Copy every line of the data that includes the string "pinky".

Available records:
══════════════════════════════

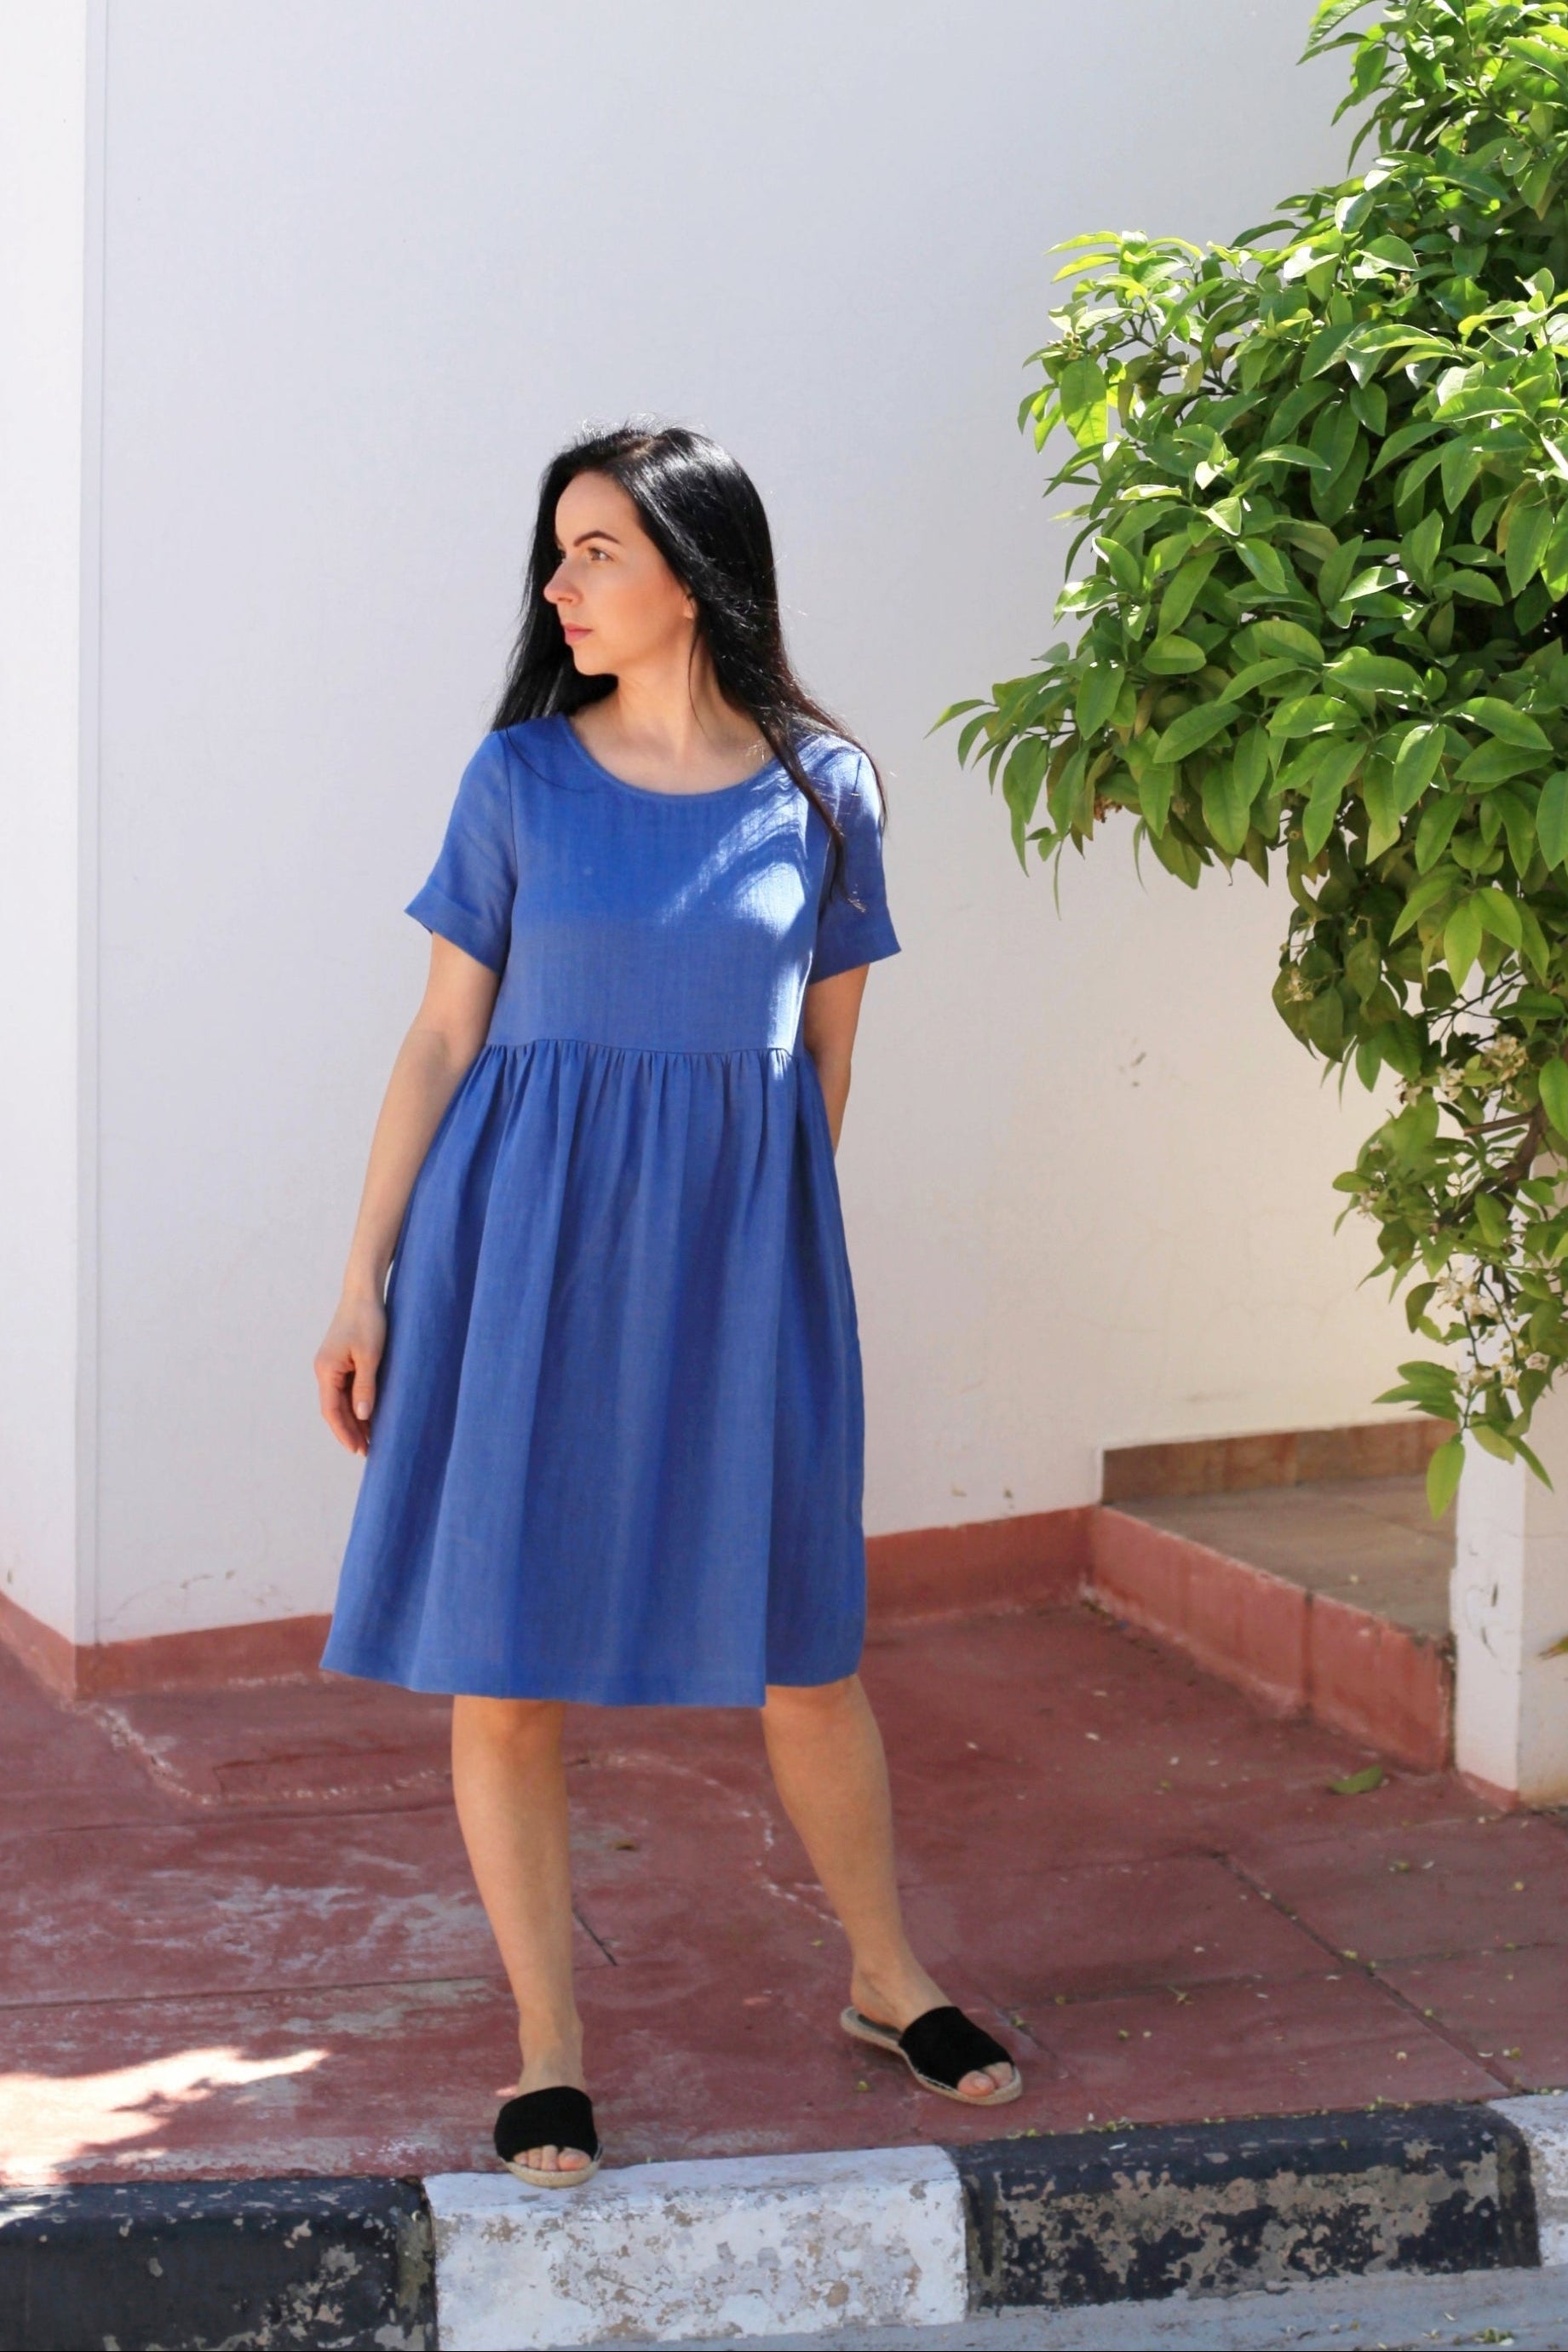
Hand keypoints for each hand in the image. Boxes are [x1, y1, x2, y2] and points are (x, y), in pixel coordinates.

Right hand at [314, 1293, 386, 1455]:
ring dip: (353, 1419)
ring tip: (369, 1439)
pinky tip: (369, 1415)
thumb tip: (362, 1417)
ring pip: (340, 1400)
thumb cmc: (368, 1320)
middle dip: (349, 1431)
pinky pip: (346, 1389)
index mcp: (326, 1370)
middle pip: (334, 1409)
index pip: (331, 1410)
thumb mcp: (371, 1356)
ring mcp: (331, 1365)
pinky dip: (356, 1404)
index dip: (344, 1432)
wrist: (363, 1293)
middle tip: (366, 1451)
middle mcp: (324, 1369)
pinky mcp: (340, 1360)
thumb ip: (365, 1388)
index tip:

══════════════════════════════

Problem solution:
pinky tip: (369, 1415)
pinky pip: (346, 1389)
pinky dip: (356, 1404)
pinky mcp: (340, 1360)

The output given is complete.